Disco de la semana: «Solar Power» de Lorde

El tercer disco de Lorde se ha convertido en un statement donde demuestra que su vida y su arte están estrechamente vinculadas. No es el humor, es la etapa de su vida donde se encuentra y por eso la Lorde de 16 años llena de angustia adolescente es muy diferente a la que lanzó Melodrama unos años después donde el dolor y el desamor reinaron en una producción que lo convirtió en uno de los mejores discos de la década pasada.

Para su tercer disco, Lorde ya tiene 24 años y aunque aún se puede decir que es bastante joven, ocho años en la cima de la fama y siendo considerada una de las mejores cantantes del momento han hecho crecer a Ella Marija Lani Yelich-O’Connor a un ritmo inimaginable para muchos, por lo que no podíamos esperar Solar Power fuera exactamente igual a lo que nos había entregado anteriormente.

Esta vez el cambio es mucho más radical. Lorde pasó de música con una producción impecable llena de sintetizadores (razón por la que rápidamente la música de la neozelandesa llegó a todo el mundo) y ahora nos trae un elogio a la naturaleza con guitarras acústicas, baladas y un enfoque mucho más parecido a la carrera de solista de George Harrison o Simon & Garfunkel

Solar Power fue el primer sencillo y sintetizó todos los cambios de la cantante. Después de la pérdida de su perrita Pearl, Lorde decidió posponer el lanzamiento de su disco y embarcarse en un viaje de reflexión y autodescubrimiento. Se alejó por completo de redes sociales y se embarcó en un viaje a la Antartica donde compiló fotografías para un libro que publicó recientemente.

La pandemia puso a Nueva Zelanda en un encierro total, pero al aislarse del mundo, la vida en el país transcurrió con mucha más tranquilidad y normalidad que en el resto del mundo. Esto parece ser algo que se le recrimina a la cantante, ¿cómo puede hablar de naturaleza, felicidad y amor cuando el mundo está en una crisis nunca antes vista? Lorde aprendió lo que realmente significaba perder a alguien con Pearl y después un virus cambió la suerte de la Tierra. Iniciando sus veintes se trata de algo bastante catártico y el resultado es todo un disco que lo demuestra.

Cada disco de Lorde nos pone en una situación específica. Pure Heroin nos dio ese recuerdo adolescente de ir a ningún lado con nuestros amigos y burlarnos del mundo que aún no estaba listo para nosotros. Melodrama nos llevó a una fiesta donde el desamor nos lleva de la mano para encontrar tristeza en los mejores momentos y viceversa, y ahora Solar Power no regresa a la naturaleza, a encontrar la belleza de las cosas en lo más simple, a apreciar lo que tenemos antes de perderlo.

The Path busca darle significado a la existencia personal, Stoned at the Nail Salon es una autoexploración sobre crecer y enfrentar la fama, así como dejar atrás las cosas que antes te gustaban y evolucionar.
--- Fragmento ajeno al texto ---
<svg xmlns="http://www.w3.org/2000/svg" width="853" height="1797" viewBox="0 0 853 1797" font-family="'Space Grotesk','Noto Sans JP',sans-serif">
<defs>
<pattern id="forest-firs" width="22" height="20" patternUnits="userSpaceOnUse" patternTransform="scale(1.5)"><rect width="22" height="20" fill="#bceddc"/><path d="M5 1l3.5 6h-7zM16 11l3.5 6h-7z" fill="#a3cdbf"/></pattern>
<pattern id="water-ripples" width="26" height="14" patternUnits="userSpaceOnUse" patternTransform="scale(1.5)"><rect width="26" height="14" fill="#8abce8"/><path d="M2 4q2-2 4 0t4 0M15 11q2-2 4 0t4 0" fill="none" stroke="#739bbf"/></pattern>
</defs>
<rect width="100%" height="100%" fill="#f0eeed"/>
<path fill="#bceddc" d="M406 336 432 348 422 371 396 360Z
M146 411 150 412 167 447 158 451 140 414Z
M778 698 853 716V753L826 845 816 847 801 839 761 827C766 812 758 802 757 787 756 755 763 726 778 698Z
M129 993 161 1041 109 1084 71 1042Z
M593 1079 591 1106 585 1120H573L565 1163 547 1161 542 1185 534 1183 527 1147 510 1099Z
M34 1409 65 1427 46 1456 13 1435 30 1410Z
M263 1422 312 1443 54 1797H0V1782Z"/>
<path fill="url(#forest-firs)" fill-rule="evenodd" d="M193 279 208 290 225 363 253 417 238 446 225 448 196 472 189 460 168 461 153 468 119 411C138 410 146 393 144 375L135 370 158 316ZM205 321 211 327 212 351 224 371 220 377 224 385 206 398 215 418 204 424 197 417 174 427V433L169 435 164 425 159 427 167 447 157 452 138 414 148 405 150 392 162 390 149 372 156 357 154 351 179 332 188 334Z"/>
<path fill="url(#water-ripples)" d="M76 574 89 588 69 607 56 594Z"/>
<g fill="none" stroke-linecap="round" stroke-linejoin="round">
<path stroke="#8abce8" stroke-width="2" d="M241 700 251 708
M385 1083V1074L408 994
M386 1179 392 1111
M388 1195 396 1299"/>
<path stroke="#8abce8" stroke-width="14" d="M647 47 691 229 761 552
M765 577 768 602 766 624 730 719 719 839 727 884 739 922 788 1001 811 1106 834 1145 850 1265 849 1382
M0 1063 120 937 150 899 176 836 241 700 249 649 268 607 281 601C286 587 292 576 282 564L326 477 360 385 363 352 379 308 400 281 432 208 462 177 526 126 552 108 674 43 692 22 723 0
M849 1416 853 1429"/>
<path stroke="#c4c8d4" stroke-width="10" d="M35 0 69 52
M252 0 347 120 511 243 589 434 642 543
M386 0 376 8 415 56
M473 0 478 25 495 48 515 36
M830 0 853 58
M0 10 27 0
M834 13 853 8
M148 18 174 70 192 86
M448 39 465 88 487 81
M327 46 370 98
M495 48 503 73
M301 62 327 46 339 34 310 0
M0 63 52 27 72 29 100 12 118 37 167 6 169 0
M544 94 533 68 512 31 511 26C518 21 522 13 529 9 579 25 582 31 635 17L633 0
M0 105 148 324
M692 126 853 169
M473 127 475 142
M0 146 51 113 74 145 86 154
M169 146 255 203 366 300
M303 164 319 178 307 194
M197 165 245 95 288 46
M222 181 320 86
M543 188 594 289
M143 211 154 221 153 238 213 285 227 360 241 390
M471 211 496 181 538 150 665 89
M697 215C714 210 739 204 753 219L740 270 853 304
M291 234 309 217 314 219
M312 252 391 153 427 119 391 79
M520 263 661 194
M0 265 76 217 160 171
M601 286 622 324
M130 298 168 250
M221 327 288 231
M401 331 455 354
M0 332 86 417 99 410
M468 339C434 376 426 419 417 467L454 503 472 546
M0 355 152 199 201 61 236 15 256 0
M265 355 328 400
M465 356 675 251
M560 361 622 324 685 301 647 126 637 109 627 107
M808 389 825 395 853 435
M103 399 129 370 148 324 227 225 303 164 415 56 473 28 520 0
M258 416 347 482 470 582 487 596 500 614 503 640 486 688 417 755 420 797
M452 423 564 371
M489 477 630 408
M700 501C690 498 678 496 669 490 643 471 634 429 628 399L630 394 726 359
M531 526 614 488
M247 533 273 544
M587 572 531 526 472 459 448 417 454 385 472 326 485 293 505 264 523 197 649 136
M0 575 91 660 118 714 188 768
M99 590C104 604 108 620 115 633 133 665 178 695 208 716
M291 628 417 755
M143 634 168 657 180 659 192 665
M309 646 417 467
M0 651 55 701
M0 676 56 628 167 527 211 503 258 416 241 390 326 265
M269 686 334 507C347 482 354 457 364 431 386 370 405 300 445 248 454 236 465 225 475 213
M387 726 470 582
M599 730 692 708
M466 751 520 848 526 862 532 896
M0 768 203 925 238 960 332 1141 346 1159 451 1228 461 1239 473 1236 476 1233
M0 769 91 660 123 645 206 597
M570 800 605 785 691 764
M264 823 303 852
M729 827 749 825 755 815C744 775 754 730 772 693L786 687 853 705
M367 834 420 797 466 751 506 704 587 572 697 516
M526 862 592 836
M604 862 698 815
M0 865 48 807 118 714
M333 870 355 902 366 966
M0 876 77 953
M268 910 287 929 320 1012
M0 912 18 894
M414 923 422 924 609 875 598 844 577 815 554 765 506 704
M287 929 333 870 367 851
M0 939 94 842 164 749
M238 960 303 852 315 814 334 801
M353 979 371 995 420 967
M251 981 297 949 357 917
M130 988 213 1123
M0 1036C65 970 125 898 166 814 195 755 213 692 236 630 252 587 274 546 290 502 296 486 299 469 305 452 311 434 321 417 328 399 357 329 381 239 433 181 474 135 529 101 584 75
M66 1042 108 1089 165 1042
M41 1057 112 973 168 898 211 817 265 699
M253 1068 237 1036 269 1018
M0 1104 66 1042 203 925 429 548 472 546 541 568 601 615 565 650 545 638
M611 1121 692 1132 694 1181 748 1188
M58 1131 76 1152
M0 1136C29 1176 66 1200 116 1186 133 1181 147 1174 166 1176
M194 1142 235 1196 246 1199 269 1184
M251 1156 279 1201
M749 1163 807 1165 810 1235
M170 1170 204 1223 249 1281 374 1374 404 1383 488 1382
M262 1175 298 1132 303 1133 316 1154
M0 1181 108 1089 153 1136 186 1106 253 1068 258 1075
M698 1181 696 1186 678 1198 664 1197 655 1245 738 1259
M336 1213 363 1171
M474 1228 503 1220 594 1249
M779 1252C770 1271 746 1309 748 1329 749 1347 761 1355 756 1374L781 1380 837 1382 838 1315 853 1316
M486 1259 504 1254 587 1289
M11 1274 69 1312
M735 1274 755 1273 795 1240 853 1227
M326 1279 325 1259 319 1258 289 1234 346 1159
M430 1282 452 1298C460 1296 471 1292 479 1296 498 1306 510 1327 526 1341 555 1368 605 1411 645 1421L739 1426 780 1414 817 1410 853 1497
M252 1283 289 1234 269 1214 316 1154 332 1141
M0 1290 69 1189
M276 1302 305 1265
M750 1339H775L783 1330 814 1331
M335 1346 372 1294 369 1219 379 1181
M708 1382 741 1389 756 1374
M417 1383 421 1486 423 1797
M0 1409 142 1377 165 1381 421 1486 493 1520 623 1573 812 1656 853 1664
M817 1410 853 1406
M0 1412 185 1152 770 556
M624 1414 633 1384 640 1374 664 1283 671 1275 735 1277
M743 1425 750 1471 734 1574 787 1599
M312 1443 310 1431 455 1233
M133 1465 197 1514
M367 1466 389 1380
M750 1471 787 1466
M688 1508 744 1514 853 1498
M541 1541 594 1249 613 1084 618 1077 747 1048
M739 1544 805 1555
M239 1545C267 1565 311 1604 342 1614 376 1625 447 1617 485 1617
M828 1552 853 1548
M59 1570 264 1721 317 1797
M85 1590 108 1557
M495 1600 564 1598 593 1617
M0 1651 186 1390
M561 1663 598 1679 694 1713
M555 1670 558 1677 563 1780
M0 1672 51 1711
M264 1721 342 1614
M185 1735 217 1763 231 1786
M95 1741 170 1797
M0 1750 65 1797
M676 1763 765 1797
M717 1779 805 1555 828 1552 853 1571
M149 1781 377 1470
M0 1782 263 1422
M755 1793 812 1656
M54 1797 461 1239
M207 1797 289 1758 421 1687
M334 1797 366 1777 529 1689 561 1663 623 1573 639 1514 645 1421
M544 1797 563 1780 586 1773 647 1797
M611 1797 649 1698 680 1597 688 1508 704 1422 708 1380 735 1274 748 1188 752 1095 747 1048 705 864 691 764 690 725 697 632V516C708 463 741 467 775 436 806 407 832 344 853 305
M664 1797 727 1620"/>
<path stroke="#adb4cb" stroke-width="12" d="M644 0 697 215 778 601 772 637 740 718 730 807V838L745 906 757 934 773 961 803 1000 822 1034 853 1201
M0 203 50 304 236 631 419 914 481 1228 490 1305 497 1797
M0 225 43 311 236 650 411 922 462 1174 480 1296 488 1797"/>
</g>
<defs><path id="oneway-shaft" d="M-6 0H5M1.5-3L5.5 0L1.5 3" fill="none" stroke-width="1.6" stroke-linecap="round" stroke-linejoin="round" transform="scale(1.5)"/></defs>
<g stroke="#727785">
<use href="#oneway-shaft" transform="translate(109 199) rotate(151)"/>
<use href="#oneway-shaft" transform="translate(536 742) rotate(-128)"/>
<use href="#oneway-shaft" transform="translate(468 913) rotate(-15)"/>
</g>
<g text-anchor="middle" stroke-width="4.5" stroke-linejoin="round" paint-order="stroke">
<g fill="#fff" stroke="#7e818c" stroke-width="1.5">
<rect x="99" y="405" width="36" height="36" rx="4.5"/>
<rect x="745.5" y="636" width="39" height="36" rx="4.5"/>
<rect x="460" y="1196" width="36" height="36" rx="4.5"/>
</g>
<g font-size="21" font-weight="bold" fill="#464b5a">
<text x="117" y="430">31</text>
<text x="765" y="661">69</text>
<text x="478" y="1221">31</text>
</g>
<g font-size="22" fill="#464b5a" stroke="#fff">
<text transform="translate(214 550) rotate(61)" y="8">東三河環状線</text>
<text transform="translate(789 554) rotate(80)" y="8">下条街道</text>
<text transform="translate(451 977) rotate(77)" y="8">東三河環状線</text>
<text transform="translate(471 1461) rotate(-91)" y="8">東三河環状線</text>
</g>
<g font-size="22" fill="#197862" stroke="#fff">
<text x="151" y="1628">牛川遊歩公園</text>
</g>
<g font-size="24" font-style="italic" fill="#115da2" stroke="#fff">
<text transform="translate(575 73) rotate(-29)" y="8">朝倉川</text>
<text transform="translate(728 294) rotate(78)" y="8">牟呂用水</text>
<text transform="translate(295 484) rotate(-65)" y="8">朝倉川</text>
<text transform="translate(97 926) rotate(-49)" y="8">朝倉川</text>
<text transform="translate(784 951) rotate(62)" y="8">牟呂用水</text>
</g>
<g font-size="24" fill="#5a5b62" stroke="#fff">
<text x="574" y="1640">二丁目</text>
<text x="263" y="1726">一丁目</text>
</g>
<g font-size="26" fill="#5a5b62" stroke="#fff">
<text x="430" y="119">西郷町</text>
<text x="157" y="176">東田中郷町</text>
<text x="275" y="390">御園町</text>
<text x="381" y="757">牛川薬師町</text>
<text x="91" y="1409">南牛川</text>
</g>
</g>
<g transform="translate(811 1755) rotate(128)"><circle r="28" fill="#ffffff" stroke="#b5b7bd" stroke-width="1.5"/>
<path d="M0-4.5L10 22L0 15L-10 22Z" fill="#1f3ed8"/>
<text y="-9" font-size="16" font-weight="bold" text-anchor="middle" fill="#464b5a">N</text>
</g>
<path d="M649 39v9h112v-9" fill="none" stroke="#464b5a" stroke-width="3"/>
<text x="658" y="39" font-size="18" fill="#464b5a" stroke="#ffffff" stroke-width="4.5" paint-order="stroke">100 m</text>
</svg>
Leader of a New Regime demuestra que Lorde sabe que es considerada casi una diosa por sus fans y aquí les dice que nunca deben poner todas sus expectativas en alguien que simplemente es humano.

Solar Power es un disco que crece contigo, y mientras más lo escuchas más entiendes la necesidad de Lorde de cambiar su estilo, uno que seguramente continuará mutando mientras ella decida seguir publicando música, pero que hoy no le debe nada a nadie y si a ella le ayudó, sólo podemos esperar que haga lo mismo con nosotros.